Classification of further CENP-A NAC/CAD components. (A) Quantification of bipolar spindle formation errors at T=12 min after NBD in cells treated with control, siCENP-H, siCENP-I, siSim4R, siFta1R or siFta1R+siCENP-H RNAs. For comparison, values for control and siCENP-H-treated cells were transferred from Figure 5B. (B) Successive frames every 3 min from live-cell movies of H2B-GFP/α-tubulin-mRFP-expressing HeLa cells transfected with siFta1R or siFta1R+siCENP-H RNAs. The composite images for H2B-GFP (green) and α-tubulin-mRFP (red) are shown.

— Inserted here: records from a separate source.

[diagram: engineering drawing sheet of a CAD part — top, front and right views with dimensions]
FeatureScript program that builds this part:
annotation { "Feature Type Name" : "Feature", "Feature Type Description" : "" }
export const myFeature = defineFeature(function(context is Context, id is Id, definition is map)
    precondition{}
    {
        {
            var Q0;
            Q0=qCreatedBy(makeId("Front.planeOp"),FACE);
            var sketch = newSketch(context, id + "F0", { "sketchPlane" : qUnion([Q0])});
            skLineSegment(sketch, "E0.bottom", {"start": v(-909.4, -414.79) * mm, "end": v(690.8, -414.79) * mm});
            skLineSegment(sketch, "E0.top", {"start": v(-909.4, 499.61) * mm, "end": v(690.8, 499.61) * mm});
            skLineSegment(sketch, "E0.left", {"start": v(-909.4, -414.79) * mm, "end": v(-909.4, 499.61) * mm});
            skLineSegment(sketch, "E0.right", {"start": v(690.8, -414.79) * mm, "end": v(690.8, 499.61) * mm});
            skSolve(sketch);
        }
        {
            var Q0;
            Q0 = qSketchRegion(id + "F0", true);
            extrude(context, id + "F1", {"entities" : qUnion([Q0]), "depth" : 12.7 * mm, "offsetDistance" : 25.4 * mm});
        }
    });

Scale bar=10 μm. (C–E) Protein levels of Sim4R (C), CENP-I (D) and CENP-H (E) on kinetochores following treatment with control, siMcm21R, siCENP-H, siCENP-I or siSim4R RNA by quantitative immunofluorescence. (F) Protein levels of Mcm21R on kinetochores following treatment with control, siSim4R, siCENP-I, siSim4R+siMcm21R or siCENP-I+siMcm21R RNA by quantitative immunofluorescence. (G) Quantification of bipolar spindle formation errors at T=12 min after NBD in cells treated with control, siMcm21R, siMcm21R+siCENP-I or siMcm21R+siSim4R RNA. For comparison, values for control and siMcm21R-treated cells were transferred from Figure 5B (H) Protein levels of Mcm21R on kinetochores following treatment with control, siMcm21R or siFta1R RNA by quantitative immunofluorescence. (I, J) Protein levels of CENP-H (I) or Ndc80 (J) on kinetochores following treatment with control, siFta1R or siFta1R+siCENP-H RNA. (K) Percentage mitotic arrest in control, siMcm21R- or siFta1R-transfected cells with (+) or without (−) 16 h nocodazole treatment. (L) Successive frames every 3 min from live-cell movies of H2B-GFP/α-tubulin-mRFP-expressing HeLa cells transfected with siMcm21R+siSim4R or siMcm21R+siCENP-I RNA. The composite images for H2B-GFP (green) and α-tubulin-mRFP (red) are shown. Scale bar=10 μm.